Num grupo com 13 instituições – além do ISG e de dois estabelecimentos em Moçambique, o Ensinus integra também o INP, a Escola de Comércio de Lisboa, a Escola de Comércio do Porto, o INETE, o EPET, a INAE, o Colégio de Alfragide e os Externatos Marquês de Pombal e Álvares Cabral. Quais têm sido os seus grandes desafios desde que está à frente do grupo?

O projeto piloto da autonomia e da flexibilidade curricular, que conseguimos que o Governo autorizasse nas nossas escolas profissionais, porque era só para o Ensino Cientifico/Humanístico e nós temos as nossas escolas a participar, e o rebranding de todo o grupo. Quando entrei, em julho de 2016, tinha esse objetivo e fizemos o rebranding no dia 2 de março de 2018.  Era muitíssimo importante criar um espírito de união entre todos os dirigentes. Conseguimos com muita formação, em que contratámos o professor Xavier Aragai para nos ajudar a criar o perfil de pessoa que nós temos no grupo Ensinus. Vamos publicar um livro com ele em junho de 2019. Já estamos a trabalhar nisso, para deixar escrito, para memória futura, aquilo que é a nossa missão e que tipo de cidadãos educamos no grupo Ensinus.
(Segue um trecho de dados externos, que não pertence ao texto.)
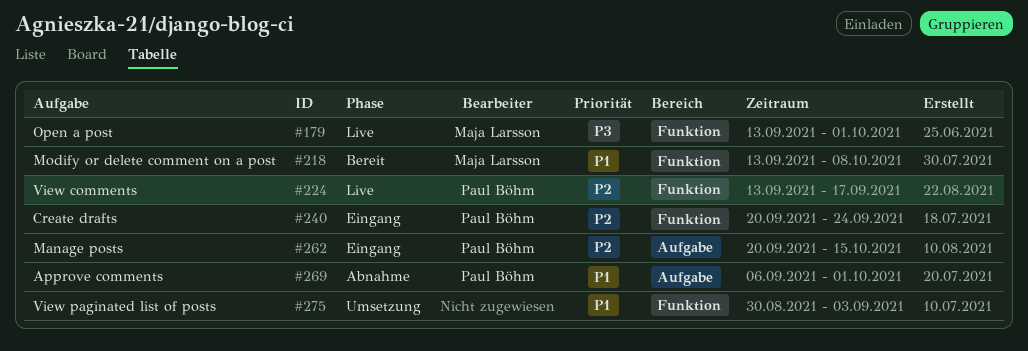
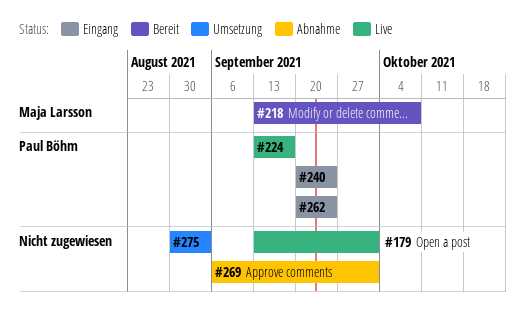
#179, owner: Maja Larsson -> none
#262, due: Oct 15 -> Sep 24
#269, owner: Paul Böhm -> none

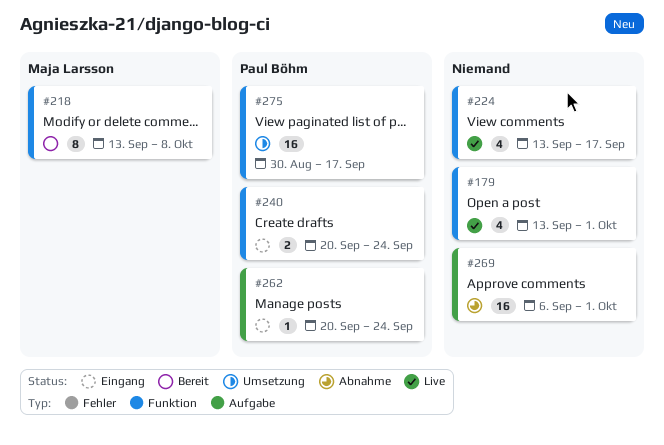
#224, owner: Paul Böhm -> none
#275, owner: none -> Paul Böhm
#275, due: Sep 3 -> Sep 17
Quando foi eleita administradora do grupo Ensinus, em julho de 2016, a Teresa imprimiu, desde o primeiro instante, uma liderança com cunho feminino. Tem sido fácil promover o empoderamento feminino?

Tenho a sorte de ter muitas dirigentes mulheres. Quase todos os diretores são mulheres. A minha equipa, com exceção do diretor jurídico e informático, é composto por mulheres. Se é fácil? Não, acho que é sempre difícil.

Quais têm sido os grandes desafios?

Ter de provar permanentemente que as mulheres conseguem gerir, conseguem dirigir, conseguem liderar, as mulheres no seu todo, tanto ao nível da equipa dirigente como nas chefias intermédias. Quando temos mulheres nestes sítios todos é sempre mais difícil. O que importa é que elas não se apercebam disso, ou seja, que sejam permanentemente empoderadas e daí a minha quase obsessão pela formação. Diria que todos os meses 25% do tempo delas é em formação. E quero que continue a ser assim, porque só assim conseguimos empoderar cada vez mais as mulheres.

A Teresa faz questão de ter reuniões semanais com a sua equipa. O que considera que tem contribuído para o sucesso do trabalho que tem desenvolvido?

Temos uma agenda até julho. Todas as pessoas têm conhecimento da agenda e todas as pessoas participam na agenda. Nas escolas não são só os professores que participam na vida da escola, mas também o corpo discente. Como aqui no ISG, em que já estamos a trabalhar com o professor Javier e em que, nestas reuniões mensais, para além das com os dirigentes, tenho reuniões de professores por áreas de grupo. Ou seja, se neste momento perguntar a qualquer pessoa dentro das nossas escolas o que é o grupo Ensinus elas sabem responder. Se perguntar quais são os valores, elas sabem dizer. Se perguntar o que vamos fazer em abril e em maio elas também saberão informá-la.